Antônio acompanhou Genésio até sua esposa, que segurava o filho nos braços. Seu primogênito, no qual Antônio nunca colocaria as mãos. Ainda gemendo de dor, Madalena entregou

(seu sacrifício, seu sacrifício em holocausto, sua própria alma)

seu filho nos braços de Genésio. Antônio quase o atacou. A noção do sacrilégio do qual estava fazendo parte crescia em si. A clareza encontrava seus olhos, permitindo-lhe ver o que realmente estava acontecendo naquele lugar; ao seu filho, à sua mulher e a todos os moradores de Mundinho. O frenesi ao qual se lançaram. Mas, a despeito desse sentimento, ele se conteve. Era apenas

(um covarde)

um homem, como afirmara para si mesmo inúmeras vezes naquela noite.

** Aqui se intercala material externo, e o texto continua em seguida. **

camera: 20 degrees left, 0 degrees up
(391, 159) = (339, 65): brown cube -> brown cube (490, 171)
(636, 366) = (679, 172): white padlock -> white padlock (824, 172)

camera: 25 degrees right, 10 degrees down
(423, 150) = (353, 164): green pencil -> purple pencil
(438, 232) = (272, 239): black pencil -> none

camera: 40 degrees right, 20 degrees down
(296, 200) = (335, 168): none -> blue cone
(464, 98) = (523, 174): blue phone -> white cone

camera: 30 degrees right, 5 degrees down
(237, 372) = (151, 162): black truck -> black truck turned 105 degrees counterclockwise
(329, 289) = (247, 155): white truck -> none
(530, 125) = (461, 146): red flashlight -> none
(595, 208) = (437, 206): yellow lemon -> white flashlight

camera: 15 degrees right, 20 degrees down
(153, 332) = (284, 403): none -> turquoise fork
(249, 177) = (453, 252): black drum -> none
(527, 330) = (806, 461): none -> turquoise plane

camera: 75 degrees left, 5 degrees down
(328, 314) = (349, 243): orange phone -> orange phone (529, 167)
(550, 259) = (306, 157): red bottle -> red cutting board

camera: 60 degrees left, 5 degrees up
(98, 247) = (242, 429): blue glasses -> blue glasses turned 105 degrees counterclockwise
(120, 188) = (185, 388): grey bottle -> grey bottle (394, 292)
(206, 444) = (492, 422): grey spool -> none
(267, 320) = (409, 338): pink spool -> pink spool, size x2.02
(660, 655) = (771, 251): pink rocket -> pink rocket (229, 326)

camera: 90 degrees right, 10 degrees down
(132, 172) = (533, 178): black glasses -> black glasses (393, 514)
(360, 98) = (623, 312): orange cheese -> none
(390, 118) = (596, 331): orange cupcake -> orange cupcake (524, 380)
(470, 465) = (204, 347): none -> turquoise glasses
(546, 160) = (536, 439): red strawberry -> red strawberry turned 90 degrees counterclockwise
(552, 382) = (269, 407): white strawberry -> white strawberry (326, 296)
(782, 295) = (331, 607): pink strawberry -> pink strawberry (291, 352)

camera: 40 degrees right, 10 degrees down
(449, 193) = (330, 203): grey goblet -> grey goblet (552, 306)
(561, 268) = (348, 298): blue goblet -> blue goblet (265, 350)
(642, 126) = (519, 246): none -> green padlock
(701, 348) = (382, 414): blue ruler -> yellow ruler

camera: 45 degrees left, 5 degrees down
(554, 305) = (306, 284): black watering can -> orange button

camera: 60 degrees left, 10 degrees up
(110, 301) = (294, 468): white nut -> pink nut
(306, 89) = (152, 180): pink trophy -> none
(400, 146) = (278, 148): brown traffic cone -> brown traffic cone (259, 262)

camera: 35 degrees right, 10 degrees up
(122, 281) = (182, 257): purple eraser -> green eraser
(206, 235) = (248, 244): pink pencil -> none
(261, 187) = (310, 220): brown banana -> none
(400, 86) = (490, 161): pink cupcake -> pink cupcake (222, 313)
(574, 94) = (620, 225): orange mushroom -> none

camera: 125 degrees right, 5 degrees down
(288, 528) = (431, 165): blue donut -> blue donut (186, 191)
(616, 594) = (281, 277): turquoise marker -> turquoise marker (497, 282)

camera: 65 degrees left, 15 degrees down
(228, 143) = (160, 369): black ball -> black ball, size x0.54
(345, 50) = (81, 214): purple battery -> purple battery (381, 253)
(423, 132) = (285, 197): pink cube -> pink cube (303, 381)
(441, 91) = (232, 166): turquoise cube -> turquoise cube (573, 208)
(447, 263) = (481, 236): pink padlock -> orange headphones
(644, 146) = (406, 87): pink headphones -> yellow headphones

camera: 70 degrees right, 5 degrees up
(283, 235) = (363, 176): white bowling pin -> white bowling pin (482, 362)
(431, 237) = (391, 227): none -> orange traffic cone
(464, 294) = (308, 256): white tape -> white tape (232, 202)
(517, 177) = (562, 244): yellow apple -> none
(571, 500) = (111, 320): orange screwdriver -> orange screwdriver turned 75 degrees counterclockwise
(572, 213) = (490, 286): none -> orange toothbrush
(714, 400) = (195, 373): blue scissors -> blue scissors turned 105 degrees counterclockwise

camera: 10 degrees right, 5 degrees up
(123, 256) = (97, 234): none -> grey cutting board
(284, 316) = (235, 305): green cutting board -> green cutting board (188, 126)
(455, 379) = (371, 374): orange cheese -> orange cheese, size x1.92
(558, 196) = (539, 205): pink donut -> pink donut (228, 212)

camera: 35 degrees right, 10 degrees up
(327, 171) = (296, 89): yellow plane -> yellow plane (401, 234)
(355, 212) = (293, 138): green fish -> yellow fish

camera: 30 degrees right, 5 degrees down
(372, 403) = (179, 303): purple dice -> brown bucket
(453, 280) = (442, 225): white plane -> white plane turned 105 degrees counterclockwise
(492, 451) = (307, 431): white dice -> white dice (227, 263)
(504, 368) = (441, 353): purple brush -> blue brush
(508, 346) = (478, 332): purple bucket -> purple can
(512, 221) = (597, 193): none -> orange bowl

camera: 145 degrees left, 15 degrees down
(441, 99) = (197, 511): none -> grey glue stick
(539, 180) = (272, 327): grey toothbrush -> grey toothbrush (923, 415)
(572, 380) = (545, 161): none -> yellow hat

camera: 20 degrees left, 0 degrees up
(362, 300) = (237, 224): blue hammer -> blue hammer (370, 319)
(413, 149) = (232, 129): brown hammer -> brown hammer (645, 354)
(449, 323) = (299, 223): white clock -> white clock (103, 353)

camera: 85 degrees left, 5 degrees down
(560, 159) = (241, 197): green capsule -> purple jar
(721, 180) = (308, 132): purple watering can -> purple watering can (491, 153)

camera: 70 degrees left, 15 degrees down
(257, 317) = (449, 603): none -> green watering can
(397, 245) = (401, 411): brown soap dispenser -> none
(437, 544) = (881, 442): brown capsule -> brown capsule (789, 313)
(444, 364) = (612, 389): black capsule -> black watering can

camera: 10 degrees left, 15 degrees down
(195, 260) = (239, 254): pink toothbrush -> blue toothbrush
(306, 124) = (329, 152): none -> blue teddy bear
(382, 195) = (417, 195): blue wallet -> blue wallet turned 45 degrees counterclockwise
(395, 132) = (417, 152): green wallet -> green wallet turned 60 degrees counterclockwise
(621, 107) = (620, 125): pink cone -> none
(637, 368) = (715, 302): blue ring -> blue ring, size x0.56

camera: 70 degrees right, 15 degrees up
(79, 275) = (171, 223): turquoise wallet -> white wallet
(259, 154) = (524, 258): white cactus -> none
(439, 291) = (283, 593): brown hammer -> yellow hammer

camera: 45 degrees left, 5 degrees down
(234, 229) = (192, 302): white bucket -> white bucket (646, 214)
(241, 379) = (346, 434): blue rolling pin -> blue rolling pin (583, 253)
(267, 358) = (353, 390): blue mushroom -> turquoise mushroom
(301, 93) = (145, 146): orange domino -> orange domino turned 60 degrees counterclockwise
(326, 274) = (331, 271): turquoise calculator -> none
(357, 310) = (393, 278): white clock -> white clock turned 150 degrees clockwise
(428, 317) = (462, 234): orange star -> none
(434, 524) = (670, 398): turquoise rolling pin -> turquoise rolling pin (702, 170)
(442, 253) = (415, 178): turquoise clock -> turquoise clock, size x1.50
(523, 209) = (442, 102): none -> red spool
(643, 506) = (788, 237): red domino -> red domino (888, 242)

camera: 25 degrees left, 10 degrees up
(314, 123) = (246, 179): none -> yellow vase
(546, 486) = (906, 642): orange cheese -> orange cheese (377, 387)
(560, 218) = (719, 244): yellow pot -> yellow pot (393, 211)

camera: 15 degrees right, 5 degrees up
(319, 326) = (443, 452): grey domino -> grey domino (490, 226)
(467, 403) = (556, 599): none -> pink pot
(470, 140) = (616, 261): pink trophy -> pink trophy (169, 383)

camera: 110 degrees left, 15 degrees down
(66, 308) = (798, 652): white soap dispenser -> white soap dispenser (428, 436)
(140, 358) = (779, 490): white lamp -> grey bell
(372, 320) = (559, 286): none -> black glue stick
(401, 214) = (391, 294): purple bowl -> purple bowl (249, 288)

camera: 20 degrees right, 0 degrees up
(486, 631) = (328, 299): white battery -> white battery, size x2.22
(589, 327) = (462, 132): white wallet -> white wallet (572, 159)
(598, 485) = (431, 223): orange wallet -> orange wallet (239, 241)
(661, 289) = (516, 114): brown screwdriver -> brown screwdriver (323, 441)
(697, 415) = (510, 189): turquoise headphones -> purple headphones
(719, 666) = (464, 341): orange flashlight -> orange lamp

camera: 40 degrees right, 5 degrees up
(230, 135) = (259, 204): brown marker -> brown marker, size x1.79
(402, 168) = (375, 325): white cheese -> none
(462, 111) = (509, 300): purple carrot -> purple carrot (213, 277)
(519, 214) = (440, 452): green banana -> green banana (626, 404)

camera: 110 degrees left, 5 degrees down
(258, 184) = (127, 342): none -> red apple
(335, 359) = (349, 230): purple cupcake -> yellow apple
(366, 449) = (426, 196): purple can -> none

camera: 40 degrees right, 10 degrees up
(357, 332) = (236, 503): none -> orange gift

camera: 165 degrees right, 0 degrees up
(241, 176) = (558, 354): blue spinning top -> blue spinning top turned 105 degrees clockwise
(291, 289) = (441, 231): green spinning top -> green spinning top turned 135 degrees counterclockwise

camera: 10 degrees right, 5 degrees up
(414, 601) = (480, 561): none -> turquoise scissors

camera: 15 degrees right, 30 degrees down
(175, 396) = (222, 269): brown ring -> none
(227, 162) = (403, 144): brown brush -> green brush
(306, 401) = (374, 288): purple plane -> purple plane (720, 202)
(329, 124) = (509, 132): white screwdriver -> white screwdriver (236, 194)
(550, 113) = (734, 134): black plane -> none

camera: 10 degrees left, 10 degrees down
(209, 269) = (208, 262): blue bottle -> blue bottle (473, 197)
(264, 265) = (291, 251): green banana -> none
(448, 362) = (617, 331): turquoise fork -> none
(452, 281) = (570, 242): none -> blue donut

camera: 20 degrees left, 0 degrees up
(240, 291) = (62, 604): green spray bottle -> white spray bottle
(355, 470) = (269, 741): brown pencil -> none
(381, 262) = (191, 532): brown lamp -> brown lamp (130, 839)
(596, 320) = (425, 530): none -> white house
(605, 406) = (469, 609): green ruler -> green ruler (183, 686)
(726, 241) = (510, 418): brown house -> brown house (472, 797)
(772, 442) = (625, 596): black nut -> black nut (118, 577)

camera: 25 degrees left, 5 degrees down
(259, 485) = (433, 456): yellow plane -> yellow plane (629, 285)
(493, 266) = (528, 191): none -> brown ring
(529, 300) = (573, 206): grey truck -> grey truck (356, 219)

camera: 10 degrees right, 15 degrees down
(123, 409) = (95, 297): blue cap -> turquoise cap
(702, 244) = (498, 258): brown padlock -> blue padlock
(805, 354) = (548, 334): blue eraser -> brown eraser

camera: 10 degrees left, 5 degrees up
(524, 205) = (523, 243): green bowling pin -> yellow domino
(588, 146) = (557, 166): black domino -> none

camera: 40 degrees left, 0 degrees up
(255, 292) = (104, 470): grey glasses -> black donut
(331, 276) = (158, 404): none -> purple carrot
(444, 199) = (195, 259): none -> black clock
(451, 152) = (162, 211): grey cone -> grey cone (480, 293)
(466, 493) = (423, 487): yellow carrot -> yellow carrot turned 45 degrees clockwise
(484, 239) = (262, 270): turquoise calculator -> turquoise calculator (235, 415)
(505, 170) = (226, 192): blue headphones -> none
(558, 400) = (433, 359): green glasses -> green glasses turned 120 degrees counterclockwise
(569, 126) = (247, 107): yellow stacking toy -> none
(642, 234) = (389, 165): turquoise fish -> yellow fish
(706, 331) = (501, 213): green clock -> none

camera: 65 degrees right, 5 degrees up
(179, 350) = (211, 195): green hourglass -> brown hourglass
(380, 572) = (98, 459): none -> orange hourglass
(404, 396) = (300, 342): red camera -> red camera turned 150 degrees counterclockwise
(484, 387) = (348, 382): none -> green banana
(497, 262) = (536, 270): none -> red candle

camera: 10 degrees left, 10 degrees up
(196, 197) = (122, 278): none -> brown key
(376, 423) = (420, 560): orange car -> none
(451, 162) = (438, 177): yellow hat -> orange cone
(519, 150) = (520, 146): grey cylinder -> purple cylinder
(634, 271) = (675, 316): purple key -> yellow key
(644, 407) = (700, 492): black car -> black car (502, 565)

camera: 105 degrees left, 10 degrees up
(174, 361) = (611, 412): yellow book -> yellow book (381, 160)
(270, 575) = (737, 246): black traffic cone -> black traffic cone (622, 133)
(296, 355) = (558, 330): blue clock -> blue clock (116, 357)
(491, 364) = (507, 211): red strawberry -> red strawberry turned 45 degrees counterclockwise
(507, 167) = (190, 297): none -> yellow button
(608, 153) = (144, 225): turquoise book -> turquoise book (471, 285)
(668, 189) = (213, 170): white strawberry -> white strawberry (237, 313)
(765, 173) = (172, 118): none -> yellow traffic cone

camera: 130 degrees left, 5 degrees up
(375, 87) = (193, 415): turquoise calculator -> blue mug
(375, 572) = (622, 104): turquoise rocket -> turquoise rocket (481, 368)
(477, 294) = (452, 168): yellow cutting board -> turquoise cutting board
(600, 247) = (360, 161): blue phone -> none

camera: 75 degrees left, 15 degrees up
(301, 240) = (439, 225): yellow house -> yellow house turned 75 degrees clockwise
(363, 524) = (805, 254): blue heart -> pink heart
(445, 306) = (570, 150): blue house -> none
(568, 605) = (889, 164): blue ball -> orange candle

O falso padre sacou um canivete de dentro do casaco e cortou o cordão umbilical que pendia da criança, que o encarava, agora sem chorar. Seus olhos negros destacavam-se em meio à branca pele ensanguentada.

– Oh! – Genésio arquejou, beijando-a na testa.

As mulheres, mudas, observaram-no se virar e caminhar rumo à saída.

Os gritos de Madalena voltaram e Antônio correu, abaixando-se ao lado dela.

– Madalena...

– AAAH! – ela gritou, como se a dor do parto ainda persistisse.

As mulheres voltaram-se para ela, com olhares curiosos para Genésio, que se aproximava da pira. Antônio não pôde deixar de notar, alarmado, a quantidade de sangue que reluzia sob sua querida Madalena. Seu rosto nunca esteve tão claro, tão

(morto)

enfraquecido e temeroso.

– Madalena... – ele lacrimejou, vendo o rosto desfigurado da mulher se contorcer de dor.

Lá fora, no frio, pisando no solo coberto de neve, Genésio despejava querosene sobre a madeira. O recém-nascido permanecia calado. Por fim, houve um resquício de hesitação, mas ele despejou querosene sobre si e sobre o menino. Todos arregalaram os olhos, mas nada fizeram. Eram apenas homens, insistiam, homens febris pela carestia e cegos pela fé.

Genésio caminhou até a parede da capela, onde havia depositado sua tocha, e a pegou, voltando para a pira.

– OUÇAM! – gritou. – TODO O SACRIFÍCIO SERÁ RECOMPENSADO. DAS CINZAS, A VIDA E A PROSPERIDADE RESSURGIRÃO. DAS CINZAS, RENASCEREMOS. POIS EU SOU O PASTOR E ESTE É O CORDEIRO. O CORDEIRO QUE IRÁ RETIRAR O PECADO DO MUNDO, DIGAM AMÉM.

– Amém! – todos os homens responderam, menos Antônio, que queria correr até Genésio, entretanto sentia as pernas paralisadas, tomadas pelo medo.

Apenas um homem. Apenas um covarde.

– QUE GEENA NOS RECEBA! – Genésio gritou, encostando a tocha na madeira, colocando-a em chamas, e, depois, contra si mesmo. – AAAAAAAAH! – ele subiu no leito que o levaria à eternidade, queimando. – QUE... AAAAAAAAH... GEENA NOS... AAAAAAAAAAAH! – A criança voltou a chorar em seus braços, sendo tomada pelo fogo e expurgada por Moloque.

– NÃO! – o grito de Antônio veio de dentro da capela. Ele se jogara no chão em desespero, desistindo de lutar contra a imobilidade de seus membros inferiores. – NÃÃÃÃO!!

Algumas mulheres, próximas a ele, viraram o rosto; outras choravam, apertando a mão de Madalena, que não olhou para o lugar uma única vez; no sagrado chão da capela, senhoras e senhoritas, ajoelhadas, vomitavam.

– NÃO! NÃÃO! OH, DEUS, NÃO! – Antônio levava as mãos aos cabelos, arrancando-os.

Osgritos de Genésio e o choro da criança desapareciam, junto com seus corpos,sobre a pira ardente.